Source data START

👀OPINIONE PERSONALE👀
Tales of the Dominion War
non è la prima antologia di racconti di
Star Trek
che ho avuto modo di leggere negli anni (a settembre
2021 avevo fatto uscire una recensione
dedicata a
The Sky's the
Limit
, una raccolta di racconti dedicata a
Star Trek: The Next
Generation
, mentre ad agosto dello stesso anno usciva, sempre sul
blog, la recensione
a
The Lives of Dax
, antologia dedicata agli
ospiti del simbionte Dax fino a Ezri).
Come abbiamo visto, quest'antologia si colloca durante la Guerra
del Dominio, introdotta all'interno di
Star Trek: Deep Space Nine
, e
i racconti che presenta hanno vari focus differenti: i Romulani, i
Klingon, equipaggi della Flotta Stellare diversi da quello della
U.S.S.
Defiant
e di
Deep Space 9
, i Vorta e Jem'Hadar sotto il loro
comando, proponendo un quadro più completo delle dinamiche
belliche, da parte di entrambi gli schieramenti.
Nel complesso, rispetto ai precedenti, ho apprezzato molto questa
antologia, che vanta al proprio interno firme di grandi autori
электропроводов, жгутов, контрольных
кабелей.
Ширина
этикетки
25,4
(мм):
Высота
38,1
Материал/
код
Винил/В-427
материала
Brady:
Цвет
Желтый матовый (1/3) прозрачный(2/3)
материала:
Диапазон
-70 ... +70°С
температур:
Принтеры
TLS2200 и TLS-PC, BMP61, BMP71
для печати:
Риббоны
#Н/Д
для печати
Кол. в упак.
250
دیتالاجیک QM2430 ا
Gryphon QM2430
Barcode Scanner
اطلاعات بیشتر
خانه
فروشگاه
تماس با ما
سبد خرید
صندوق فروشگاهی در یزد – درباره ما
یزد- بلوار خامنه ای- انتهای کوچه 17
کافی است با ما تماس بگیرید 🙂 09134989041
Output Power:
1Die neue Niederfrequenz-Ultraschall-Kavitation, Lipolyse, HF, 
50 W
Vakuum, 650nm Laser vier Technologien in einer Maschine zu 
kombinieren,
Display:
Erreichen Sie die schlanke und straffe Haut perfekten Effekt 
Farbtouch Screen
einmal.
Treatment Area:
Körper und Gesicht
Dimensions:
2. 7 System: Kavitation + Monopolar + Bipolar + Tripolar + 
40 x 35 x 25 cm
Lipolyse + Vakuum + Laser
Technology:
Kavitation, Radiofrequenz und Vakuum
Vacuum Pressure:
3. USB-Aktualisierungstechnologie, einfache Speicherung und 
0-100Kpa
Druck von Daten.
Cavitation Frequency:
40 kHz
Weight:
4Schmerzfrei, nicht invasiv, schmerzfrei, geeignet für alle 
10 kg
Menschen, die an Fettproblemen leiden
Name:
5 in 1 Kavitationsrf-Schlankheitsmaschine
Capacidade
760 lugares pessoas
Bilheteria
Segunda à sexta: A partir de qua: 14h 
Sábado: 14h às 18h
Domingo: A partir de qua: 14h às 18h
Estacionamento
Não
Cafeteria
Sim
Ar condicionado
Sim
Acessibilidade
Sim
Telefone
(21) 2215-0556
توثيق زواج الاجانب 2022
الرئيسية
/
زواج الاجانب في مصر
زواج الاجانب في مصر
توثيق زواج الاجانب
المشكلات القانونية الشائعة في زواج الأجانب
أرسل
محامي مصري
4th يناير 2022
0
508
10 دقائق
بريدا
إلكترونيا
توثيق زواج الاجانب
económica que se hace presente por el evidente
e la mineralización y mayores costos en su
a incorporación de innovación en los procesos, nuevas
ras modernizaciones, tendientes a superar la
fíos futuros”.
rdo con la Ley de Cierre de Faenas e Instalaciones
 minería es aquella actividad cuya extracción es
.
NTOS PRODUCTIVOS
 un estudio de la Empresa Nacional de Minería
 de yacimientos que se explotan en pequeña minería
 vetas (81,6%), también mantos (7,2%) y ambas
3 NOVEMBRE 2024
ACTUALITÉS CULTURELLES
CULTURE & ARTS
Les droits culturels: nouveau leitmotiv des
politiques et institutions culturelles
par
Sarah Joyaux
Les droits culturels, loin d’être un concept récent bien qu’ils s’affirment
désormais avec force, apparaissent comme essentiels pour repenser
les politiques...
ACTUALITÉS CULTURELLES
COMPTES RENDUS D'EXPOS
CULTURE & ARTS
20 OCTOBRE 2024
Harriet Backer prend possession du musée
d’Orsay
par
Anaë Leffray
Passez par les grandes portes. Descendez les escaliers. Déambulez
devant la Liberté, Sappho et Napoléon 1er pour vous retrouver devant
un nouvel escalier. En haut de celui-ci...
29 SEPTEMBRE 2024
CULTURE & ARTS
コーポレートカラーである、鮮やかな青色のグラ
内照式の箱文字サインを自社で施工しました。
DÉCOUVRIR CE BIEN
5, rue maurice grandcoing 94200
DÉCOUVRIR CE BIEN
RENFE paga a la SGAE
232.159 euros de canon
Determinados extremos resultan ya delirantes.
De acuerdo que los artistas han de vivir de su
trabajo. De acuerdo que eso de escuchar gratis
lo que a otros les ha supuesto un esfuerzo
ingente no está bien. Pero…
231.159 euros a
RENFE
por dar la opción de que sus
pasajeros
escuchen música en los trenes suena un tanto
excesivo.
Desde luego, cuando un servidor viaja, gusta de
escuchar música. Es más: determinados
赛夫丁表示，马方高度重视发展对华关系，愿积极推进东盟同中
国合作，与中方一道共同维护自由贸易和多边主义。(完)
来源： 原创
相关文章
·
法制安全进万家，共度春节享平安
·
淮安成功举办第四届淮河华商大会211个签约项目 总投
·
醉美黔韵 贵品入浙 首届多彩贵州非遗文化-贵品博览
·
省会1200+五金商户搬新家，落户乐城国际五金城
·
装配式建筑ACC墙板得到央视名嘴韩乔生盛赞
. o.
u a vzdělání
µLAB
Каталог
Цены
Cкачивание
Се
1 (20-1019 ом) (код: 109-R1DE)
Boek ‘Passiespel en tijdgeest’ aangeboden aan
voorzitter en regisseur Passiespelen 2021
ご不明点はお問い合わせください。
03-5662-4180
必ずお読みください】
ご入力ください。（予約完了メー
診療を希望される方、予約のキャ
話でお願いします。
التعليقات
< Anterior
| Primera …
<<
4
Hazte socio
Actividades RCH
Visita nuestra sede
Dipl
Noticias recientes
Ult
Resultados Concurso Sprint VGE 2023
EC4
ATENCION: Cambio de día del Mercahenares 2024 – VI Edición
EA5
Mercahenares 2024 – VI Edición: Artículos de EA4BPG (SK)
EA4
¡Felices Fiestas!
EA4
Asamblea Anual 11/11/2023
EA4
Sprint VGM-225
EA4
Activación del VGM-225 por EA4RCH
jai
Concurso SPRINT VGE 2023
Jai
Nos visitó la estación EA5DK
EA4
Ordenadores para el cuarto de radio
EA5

Source data END

Problem to work on
Collect every line from the entries above that contains the word "droits". Matching is case-sensitive.

Answer to this exercise
Les droits culturels: nouveau leitmotiv des
Les droits culturels, loin d’être un concept récent bien qu’ils s’affirment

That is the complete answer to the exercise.